StainIN Green from start-up HiQu is set to replace the infamous and potentially mutagenic red dye ethidium bromide - which should see nucleic acids in labs everywhere changing hue from the usual red to a fresh green.

09 May. 2017

Besides enjoying a vivid new color, scientists can also look forward to lower health risks (as shown in an Ames test for carcinogenicity). StainIN Green is just as easy to work with as ethidium bromide and, according to its makers HiQu, is also four times more sensitive. StainIn Green performs well against other - green - rivals, being twice as productive and also detecting the presence of barely more than 0.1 ng DNA in both agarose and polyacrylamide gels. What's more, because StainIN Green can be used for tagging directly in the gel, it eliminates the need to dye the gel after the run and remove the dye in another step.

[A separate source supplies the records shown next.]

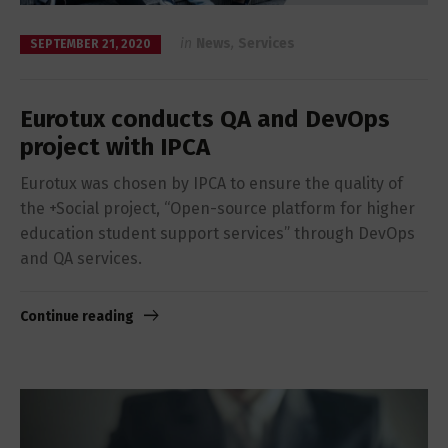
in
News
,
Services
SEPTEMBER 21, 2020
Eurotux conducts QA and DevOps
project with IPCA
Eurotux was chosen by IPCA to ensure the quality of
the +Social project, “Open-source platform for higher
education student support services” through DevOps
and QA services.
Continue reading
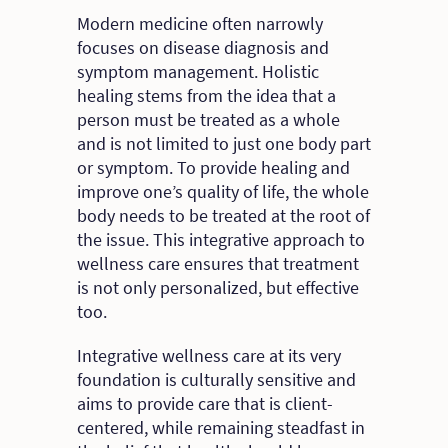
Modern medicine often narrowly
focuses on disease diagnosis and
symptom management. Holistic
healing stems from the idea that a
person must be treated as a whole
and is not limited to just one body part
or symptom. To provide healing and
improve one’s quality of life, the whole
body needs to be treated at the root of
the issue. This integrative approach to
wellness care ensures that treatment
is not only personalized, but effective
too.
Integrative wellness care at its very
foundation is culturally sensitive and
aims to provide care that is client-
centered, while remaining steadfast in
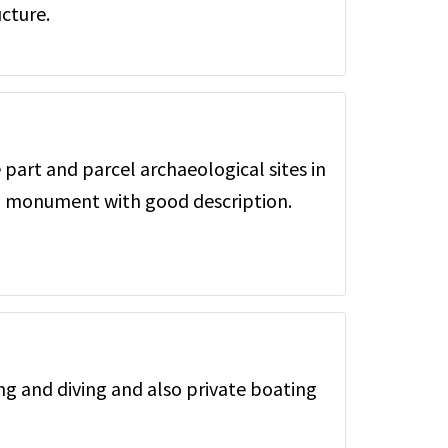
cture.
 part and parcel archaeological sites in
al monument with good description.
ing and diving and also private boating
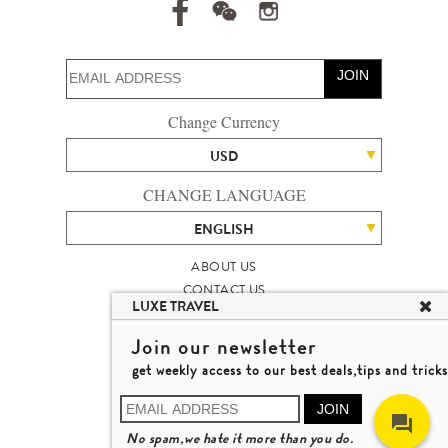
JOIN
Change Currency
USD
CHANGE LANGUAGE
ENGLISH
ABOUT US
CONTACT US
LUXE TRAVEL
TALENT
LUXURY TRAVEL SITE MAP
Join our newsletter
MICHAEL'S TRAVEL TALK
get weekly access to our best deals,tips and tricks
TERMS & CONDITIONS
© 2026 LUXE TRAVEL LIMITED
JOIN
LICENCE NO. 353662
No spam,we hate it more than you do.
LEARN MORE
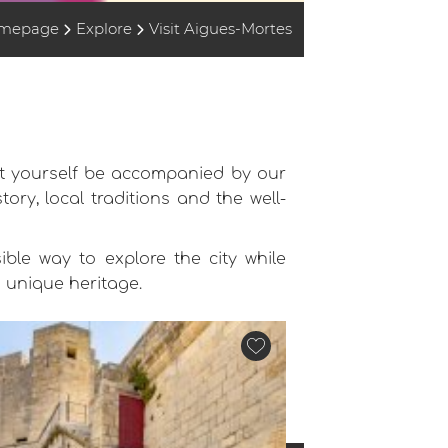
mepage
Explore
Visit Aigues-Mortes
let yourself be accompanied by our
ory, local traditions and the well-
ible way to explore the city while
s unique heritage.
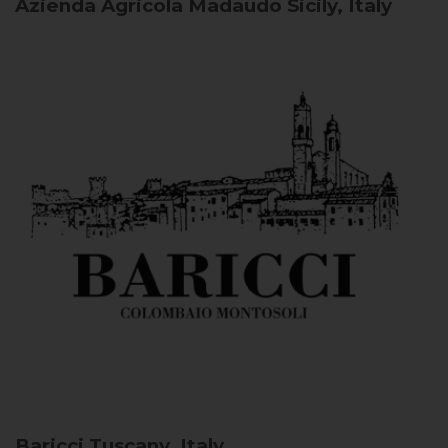
Azienda Agricola Madaudo
Sicily, Italy
Baricci
Tuscany, Italy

StainIN Green binds with both double- and single-strand DNA, tagging it with a green fluorescence. RNA is also bound by the dye, a unique property of the dye being that this is tagged with a red fluorescence that can be detected using UV light, blue light or even the same filters used for the green fluorescence. As the dye is harmless to users and also does less damage to tagged DNA, its developers say this makes it ideal for detecting DNA that is destined for subsequent cloning. And if, despite all that, some scientists still want the DNA in their gel to be red, HiQu has a solution - StainIN Red. This red fluorescent dye with a detection limit of > 0.3 ng DNA is still twice as sensitive as ethidium bromide, and produces bands that can be detected as usual under UV light with the same filters, but without the dreaded risk of mutagenic activity.